The Monstrous Majyc

Well, the meme bug has bitten, and Ravyn asks

Doesn’t everyone sometimes wonder what they’d be if they were an RPG-style monster? I did, as part of a coordinated RPG Blogger Bestiary… and I ended up with this.

Well, no, the thought hadn’t really crossed my mind before.  But now that you ask.

The Majyc

Monster Rating: 95 (typically found on dungeon level 1)
Combat Dice: 10d6+48  WIZ 95
Special Abilities: Mirage – cost 0, can cast once per 10 minutes when not in combat.  Port-a-Vision – cost 0, can cast once per 10 minutes when not in combat. Mystic Visions – cost 0, can be cast once per combat turn.  Wall of Stone – can be cast once per 10 minutes for 0 cost when not in combat, or at normal cost (47) Omniflex – cost 0, once per party, only if captured.  Wink Wing – cost 0, as per Leprechaun ability.  Blow Me To – cost 0, once, after casting Omniflex.

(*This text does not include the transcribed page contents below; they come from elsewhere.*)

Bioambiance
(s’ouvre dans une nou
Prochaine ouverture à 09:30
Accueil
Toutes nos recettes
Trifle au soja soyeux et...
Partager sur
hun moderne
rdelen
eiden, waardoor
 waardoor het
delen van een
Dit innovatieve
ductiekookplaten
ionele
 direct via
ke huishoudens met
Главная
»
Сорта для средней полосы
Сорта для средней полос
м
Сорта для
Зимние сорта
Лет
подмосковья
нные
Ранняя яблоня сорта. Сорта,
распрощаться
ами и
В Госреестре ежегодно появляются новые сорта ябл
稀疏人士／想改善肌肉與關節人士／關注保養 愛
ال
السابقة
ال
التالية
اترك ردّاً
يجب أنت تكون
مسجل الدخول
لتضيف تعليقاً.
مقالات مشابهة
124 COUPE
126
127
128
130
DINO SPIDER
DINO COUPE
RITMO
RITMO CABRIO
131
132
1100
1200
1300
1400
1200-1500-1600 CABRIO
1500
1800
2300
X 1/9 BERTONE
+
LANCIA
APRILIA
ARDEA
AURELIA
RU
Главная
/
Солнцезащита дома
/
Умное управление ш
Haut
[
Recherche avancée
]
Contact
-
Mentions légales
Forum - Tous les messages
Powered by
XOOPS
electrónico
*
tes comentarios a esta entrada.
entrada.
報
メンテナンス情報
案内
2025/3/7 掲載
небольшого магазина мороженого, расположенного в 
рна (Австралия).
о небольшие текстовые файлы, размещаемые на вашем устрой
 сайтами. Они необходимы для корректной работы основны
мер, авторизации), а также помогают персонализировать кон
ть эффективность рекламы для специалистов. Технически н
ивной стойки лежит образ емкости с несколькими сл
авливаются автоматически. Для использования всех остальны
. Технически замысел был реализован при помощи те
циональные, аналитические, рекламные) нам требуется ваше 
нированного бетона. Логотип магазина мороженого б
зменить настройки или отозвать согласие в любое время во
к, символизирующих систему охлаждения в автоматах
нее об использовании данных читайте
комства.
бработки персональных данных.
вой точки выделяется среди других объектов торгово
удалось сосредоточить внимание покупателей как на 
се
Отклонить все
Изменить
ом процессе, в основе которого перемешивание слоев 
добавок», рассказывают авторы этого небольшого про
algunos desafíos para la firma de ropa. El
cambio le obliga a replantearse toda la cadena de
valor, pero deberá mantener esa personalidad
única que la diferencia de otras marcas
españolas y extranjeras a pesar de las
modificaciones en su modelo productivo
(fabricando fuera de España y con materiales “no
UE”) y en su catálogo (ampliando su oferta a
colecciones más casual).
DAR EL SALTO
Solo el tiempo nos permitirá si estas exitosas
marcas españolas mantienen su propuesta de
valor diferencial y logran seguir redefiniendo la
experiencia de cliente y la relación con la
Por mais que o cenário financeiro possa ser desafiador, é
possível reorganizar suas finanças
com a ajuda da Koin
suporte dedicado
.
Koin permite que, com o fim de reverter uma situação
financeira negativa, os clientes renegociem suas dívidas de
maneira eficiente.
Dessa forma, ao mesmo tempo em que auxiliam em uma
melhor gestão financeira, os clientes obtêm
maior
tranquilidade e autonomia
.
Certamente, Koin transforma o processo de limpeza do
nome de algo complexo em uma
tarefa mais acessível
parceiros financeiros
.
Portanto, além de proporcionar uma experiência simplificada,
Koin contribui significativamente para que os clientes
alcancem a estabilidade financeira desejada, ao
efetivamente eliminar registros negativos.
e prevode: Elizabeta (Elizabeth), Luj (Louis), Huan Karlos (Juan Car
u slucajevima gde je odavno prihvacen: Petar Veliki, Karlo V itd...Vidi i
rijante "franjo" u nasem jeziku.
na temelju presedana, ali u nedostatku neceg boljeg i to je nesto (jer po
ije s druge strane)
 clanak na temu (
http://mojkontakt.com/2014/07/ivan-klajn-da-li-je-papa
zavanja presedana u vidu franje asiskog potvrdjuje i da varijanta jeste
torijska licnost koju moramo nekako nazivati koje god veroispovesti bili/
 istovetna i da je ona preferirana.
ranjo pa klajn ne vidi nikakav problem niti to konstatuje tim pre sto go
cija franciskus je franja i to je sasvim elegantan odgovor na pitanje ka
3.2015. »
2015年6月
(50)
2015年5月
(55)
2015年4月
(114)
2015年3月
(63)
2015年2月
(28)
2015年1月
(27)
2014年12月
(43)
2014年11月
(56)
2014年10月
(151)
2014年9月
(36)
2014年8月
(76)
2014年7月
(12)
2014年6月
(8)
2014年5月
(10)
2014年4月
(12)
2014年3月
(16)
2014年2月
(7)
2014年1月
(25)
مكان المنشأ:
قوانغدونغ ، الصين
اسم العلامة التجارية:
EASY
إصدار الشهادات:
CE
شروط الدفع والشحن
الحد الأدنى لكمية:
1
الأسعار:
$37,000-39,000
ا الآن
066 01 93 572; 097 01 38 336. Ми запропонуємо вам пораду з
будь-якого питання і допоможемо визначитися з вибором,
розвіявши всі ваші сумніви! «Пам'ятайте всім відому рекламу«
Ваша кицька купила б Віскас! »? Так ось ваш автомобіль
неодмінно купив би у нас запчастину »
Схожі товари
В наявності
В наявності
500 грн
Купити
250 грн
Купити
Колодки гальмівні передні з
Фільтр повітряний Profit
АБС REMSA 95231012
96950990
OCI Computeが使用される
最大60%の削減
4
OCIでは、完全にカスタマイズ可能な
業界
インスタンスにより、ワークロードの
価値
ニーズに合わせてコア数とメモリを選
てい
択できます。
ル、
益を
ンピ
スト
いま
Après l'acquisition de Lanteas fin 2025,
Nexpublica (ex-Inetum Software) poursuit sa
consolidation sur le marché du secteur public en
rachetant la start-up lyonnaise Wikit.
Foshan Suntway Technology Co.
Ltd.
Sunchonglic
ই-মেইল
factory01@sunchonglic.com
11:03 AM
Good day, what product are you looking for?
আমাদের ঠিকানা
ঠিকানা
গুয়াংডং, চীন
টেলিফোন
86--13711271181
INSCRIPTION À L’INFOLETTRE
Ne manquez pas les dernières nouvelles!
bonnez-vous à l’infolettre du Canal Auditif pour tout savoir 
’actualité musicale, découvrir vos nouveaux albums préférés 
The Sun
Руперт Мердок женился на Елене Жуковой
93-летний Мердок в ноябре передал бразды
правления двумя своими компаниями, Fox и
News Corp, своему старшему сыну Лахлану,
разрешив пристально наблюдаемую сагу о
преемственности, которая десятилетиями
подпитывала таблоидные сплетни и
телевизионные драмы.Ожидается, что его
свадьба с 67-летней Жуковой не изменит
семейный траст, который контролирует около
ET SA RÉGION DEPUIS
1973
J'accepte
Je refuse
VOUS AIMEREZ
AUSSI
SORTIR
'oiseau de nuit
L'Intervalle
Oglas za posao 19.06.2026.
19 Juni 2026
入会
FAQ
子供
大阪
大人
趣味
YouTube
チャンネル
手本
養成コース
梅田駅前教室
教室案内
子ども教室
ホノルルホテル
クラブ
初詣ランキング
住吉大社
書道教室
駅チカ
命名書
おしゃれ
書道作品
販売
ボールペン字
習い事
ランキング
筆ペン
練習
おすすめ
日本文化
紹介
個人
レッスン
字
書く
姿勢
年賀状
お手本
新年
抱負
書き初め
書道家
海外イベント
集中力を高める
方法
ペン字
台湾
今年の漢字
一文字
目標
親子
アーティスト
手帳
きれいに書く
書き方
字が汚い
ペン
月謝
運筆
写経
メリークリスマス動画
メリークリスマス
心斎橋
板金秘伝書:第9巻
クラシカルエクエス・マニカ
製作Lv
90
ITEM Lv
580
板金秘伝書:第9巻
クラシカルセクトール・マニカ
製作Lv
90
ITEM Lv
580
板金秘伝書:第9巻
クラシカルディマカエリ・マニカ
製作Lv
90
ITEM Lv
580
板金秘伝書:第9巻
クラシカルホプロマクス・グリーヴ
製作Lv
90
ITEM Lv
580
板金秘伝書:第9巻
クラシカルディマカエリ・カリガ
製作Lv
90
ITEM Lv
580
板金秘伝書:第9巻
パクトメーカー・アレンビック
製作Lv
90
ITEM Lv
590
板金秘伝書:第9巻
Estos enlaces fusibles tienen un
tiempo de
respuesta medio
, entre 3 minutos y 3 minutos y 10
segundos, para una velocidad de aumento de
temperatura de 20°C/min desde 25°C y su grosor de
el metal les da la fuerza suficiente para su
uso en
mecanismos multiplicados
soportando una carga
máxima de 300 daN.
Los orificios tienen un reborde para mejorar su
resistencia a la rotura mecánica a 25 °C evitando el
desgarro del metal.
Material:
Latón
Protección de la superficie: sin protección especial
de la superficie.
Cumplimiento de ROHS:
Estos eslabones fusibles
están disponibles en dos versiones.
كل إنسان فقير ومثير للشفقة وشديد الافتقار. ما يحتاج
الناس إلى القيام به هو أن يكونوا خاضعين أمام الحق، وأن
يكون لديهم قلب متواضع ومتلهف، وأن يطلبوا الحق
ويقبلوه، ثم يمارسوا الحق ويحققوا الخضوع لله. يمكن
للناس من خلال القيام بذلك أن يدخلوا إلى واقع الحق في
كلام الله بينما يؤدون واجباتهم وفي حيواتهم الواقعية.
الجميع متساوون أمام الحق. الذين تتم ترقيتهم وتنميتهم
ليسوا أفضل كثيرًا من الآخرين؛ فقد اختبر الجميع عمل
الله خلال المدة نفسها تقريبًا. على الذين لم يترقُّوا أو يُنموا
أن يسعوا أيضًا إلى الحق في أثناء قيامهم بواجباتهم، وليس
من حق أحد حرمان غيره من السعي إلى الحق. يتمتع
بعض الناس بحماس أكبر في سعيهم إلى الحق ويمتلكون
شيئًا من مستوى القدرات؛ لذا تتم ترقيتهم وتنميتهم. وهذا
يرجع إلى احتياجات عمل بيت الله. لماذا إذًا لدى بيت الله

The Majyc is singular, only one is ever found in a dungeon.  It is a small semi-translucent humanoid, about the size of a fairy but without the wings.  It is hard to spot (SR5 vs Int) if it’s not moving.   It will tend to gravitate towards libraries and collections of books, if the dungeon has any, and then use its powers to divert and distract both adventurers and monsters from the area it’s inhabiting.  It will only fight if cornered.  If captured, it will offer to cast Omniflex on one party member; after casting Omniflex it is teleported via Blow Me To to another dungeon entirely.

The Majyc is fond of combining its spells with architectural features of the dungeon in order to discourage and confound trespassers. For instance, it might create the illusion of a pit just in front of a real pit, while concealing the real pit with the illusion of a floor, so that creatures attempting to jump the visible pit fall into the real pit (or vice-versa, so creatures seeing the illusory pit will approach the edge to investigate and fall right into the real one), or put an illusion of a corridor over a Wall of Stone.  It will not, generally speaking, harass creatures that are heading in the proper direction (away from its lair) or attempt to finish them off.  It never possesses treasure of its own, though it is possible that it has established itself in a library that contains rare and valuable items.  It will not take a room that’s an obvious treasure-vault for its home, since that is just inviting trouble from adventurers.  If it can’t find a suitable book-filled area, it will attempt to create one by pilfering books from other parts of the dungeon.  If the dungeon doesn’t have any, it will leave.

Monsters I Have Loved

Following the lead of Monsters and Manuals: Top 10 Monsters, here are my Top Ten D&D Monsters, in no particular order:

  1. Gelatinous Cube:  I love these guys.  They’re creepy as all get-out, particularly when they’ve got a partially digested skeleton or something suspended in them, they’re not so dangerous as to be unfair and they’re the perfect accoutrement for that oubliette….
  2. Purple Worm:  It’s a worm big enough to swallow you whole.  It can come at you through the dungeon wall. And it’s purple.  What’s not to love?
  3. Umber Hulk: I just like the look of them, back in AD&D 1e.  Mandibles are scary.  The 3rd edition version just looks like a bug missing some legs. I can take or leave the Confusing gaze.
  4. Cockatrice: Stoning is an awesome ability, but I’m not a huge fan of gaze weapons, so I like this guy better than the basilisk.  Did I ever tell you about the time I used Telekinesis to hurl a black pudding at a cockatrice?
  5. Troll:  One troll on the wall, on the wall, one troll on the wall,
    if one of those trolls should happen to fall, Two trolls on the wall on the wall….
  6. Green Slime: it’s a horrible way to go, and a really useful weapon against other monsters.
  7. Golem: they come in a wide variety, and they can stand there century after century waiting to bash in the head of the next adventurer to come through the door.
  8. Liche:  I never actually used these that often, but the fear of them was so strong that I once had an orc with a couple of faintly glowing gems held in front of its eyes bluff a party into retreating by advancing on them from the down the dark corridor.  For the rest of the campaign, players would tease each other by making a holding gems in front of their eyes gesture and saying “Run away! Run away!  I’m a liche!”
  9. Balrog: for some reason Balrogs, and not dragons, were the ultimate bad-ass monster in D&D to me.
  10. Dinosaurs: Breathes there the man with soul so dead
    Who never to himself hath said,
    “I’m fighting a dinosaur! With a Sword! Coooooool!”